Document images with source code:
********
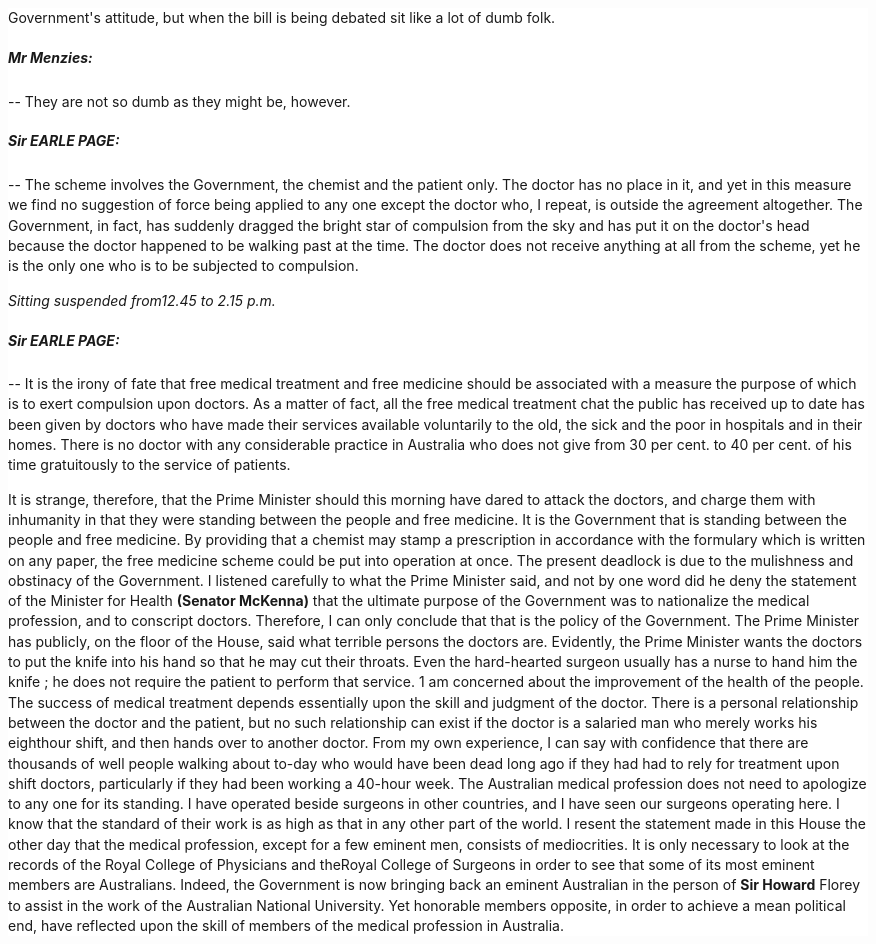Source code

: 
Government's attitude, but when the bill is being debated sit like a lot of dumb folk. 

##### Mr Menzies:

-- They are not so dumb as they might be, however. 

##### Sir EARLE PAGE:

-- The scheme involves the Government, the chemist and the patient only. The doctor has no place in it, and yet in this measure we find no suggestion of force being applied to any one except the doctor who, I repeat, is outside the agreement altogether. The Government, in fact, has suddenly dragged the bright star of compulsion from the sky and has put it on the doctor's head because the doctor happened to be walking past at the time. The doctor does not receive anything at all from the scheme, yet he is the only one who is to be subjected to compulsion. 


 *Sitting suspended from12.45 to 2.15 p.m.* 


##### Sir EARLE PAGE:

-- It is the irony of fate that free medical treatment and free medicine should be associated with a measure the purpose of which is to exert compulsion upon doctors. As a matter of fact, all the free medical treatment chat the public has received up to date has been given by doctors who have made their services available voluntarily to the old, the sick and the poor in hospitals and in their homes. There is no doctor with any considerable practice in Australia who does not give from 30 per cent. to 40 per cent. of his time gratuitously to the service of patients. 

It is strange, therefore, that the Prime Minister should this morning have dared to attack the doctors, and charge them with inhumanity in that they were standing between the people and free medicine. It is the Government that is standing between the people and free medicine. By providing that a chemist may stamp a prescription in accordance with the formulary which is written on any paper, the free medicine scheme could be put into operation at once. The present deadlock is due to the mulishness and obstinacy of the Government. I listened carefully to what the Prime Minister said, and not by one word did he deny the statement of the Minister for Health  **(Senator McKenna)**  that the ultimate purpose of the Government was to nationalize the medical profession, and to conscript doctors. Therefore, I can only conclude that that is the policy of the Government. The Prime Minister has publicly, on the floor of the House, said what terrible persons the doctors are. Evidently, the Prime Minister wants the doctors to put the knife into his hand so that he may cut their throats. Even the hard-hearted surgeon usually has a nurse to hand him the knife ; he does not require the patient to perform that service. 1 am concerned about the improvement of the health of the people. The success of medical treatment depends essentially upon the skill and judgment of the doctor. There is a personal relationship between the doctor and the patient, but no such relationship can exist if the doctor is a salaried man who merely works his eighthour shift, and then hands over to another doctor. From my own experience, I can say with confidence that there are thousands of well people walking about to-day who would have been dead long ago if they had had to rely for treatment upon shift doctors, particularly if they had been working a 40-hour week. The Australian medical profession does not need to apologize to any one for its standing. I have operated beside surgeons in other countries, and I have seen our surgeons operating here. I know that the standard of their work is as high as that in any other part of the world. I resent the statement made in this House the other day that the medical profession, except for a few eminent men, consists of mediocrities. It is only necessary to look at the records of the Royal College of Physicians and theRoyal College of Surgeons in order to see that some of its most eminent members are Australians. Indeed, the Government is now bringing back an eminent Australian in the person of  **Sir Howard**  Florey to assist in the work of the Australian National University. Yet honorable members opposite, in order to achieve a mean political end, have reflected upon the skill of members of the medical profession in Australia.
********
=== What this task involves ===
In the lines above, spot each one that contains the word "dumb" and copy it.

=== Response to the task ===
Government's attitude, but when the bill is being debated sit like a lot of dumb folk. 
-- They are not so dumb as they might be, however. 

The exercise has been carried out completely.